>>>>>

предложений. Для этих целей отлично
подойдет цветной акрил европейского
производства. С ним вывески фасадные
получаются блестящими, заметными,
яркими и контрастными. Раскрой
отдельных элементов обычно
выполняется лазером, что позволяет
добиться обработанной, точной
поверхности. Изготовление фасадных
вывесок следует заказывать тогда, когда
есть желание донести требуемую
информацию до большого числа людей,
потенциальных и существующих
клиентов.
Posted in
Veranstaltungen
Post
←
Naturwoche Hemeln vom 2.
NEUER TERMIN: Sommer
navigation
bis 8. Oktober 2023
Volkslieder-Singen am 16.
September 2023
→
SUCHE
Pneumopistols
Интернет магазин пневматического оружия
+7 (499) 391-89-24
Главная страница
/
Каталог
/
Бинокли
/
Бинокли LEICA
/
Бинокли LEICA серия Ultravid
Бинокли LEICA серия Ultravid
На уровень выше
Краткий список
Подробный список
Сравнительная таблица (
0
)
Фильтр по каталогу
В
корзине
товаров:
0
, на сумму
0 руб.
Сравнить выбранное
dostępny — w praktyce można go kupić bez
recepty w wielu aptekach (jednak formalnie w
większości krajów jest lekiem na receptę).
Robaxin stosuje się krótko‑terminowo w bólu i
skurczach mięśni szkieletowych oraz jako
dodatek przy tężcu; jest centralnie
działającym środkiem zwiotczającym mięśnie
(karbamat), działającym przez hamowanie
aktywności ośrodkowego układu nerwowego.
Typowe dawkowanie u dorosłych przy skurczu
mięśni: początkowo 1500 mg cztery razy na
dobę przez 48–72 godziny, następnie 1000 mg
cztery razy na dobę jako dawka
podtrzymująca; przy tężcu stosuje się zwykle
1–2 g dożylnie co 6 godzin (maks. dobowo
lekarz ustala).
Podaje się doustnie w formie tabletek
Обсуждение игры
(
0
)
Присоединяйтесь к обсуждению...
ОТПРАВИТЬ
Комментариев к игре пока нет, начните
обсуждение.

<<<<<
>>>>>

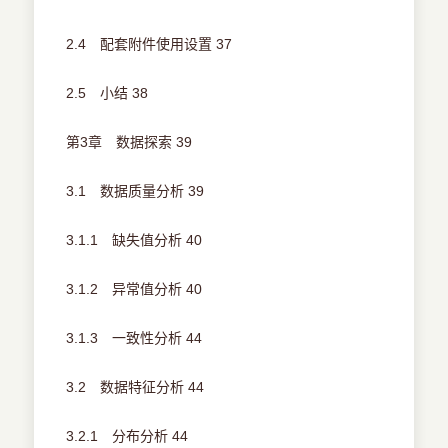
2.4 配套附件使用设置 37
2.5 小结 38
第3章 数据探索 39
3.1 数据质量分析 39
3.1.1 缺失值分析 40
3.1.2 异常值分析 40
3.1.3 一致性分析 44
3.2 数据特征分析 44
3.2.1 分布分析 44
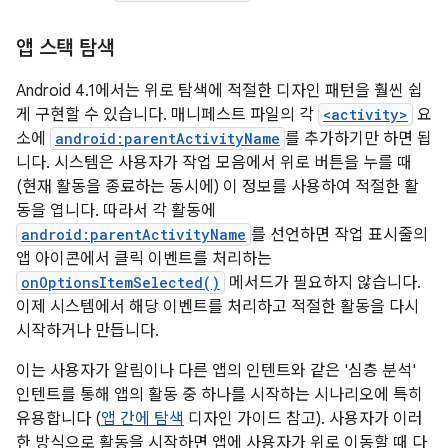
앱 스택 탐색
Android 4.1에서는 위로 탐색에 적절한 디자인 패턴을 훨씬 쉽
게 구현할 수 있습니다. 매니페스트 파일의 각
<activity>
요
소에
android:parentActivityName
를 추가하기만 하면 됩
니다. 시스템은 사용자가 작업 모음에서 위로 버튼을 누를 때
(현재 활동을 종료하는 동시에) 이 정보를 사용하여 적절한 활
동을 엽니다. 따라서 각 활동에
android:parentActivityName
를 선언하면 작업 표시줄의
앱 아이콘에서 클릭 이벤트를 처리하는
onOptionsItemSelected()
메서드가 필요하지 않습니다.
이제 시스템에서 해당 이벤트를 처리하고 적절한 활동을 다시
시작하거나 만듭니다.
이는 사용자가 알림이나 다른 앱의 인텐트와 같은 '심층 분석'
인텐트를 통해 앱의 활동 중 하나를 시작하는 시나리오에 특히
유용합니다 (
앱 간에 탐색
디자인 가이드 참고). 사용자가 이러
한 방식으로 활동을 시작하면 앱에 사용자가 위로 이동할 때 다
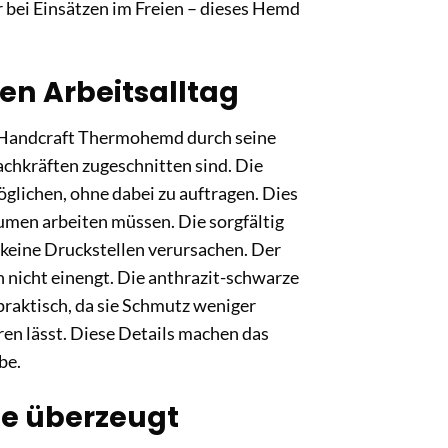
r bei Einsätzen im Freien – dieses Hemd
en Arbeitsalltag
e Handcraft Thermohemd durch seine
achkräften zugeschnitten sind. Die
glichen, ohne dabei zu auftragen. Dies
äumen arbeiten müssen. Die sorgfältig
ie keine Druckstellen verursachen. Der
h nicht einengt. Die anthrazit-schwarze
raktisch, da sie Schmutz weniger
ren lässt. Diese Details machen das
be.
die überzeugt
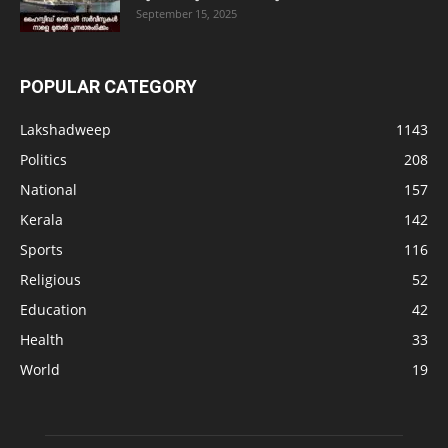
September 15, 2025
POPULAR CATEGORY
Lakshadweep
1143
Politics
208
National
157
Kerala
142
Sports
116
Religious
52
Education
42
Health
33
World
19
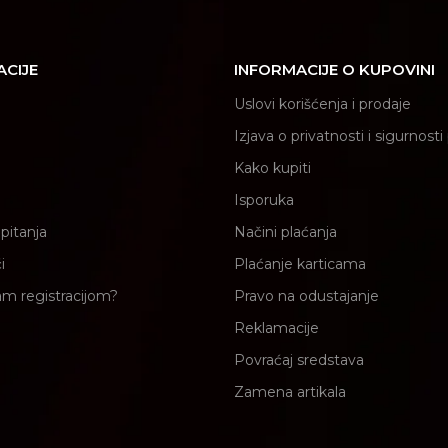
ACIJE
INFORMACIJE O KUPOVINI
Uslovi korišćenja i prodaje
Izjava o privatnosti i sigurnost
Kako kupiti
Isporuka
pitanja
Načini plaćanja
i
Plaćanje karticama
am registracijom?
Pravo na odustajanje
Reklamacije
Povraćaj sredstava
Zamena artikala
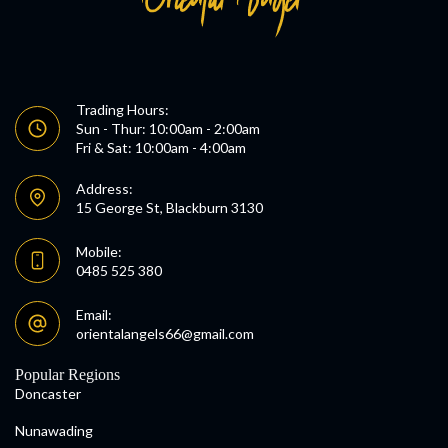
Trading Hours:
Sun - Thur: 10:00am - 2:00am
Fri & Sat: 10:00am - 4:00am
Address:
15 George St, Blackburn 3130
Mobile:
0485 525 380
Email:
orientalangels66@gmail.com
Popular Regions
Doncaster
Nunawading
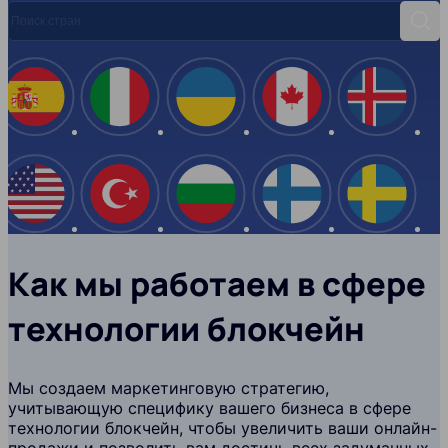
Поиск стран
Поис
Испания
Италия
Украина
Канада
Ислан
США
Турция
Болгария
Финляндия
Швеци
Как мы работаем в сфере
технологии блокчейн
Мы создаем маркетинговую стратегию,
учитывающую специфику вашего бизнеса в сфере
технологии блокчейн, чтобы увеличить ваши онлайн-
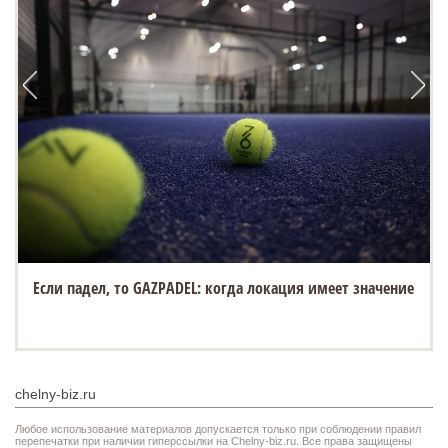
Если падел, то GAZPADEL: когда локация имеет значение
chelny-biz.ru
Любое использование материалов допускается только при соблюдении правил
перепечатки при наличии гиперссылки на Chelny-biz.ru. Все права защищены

<<<<<

• _How to complete this task_
Look through the entries above; copy every line holding the string "이벤트를".

• _Response to this task_
앱 아이콘에서 클릭 이벤트를 처리하는
이제 시스템에서 해당 이벤트를 처리하고 적절한 활동을 다시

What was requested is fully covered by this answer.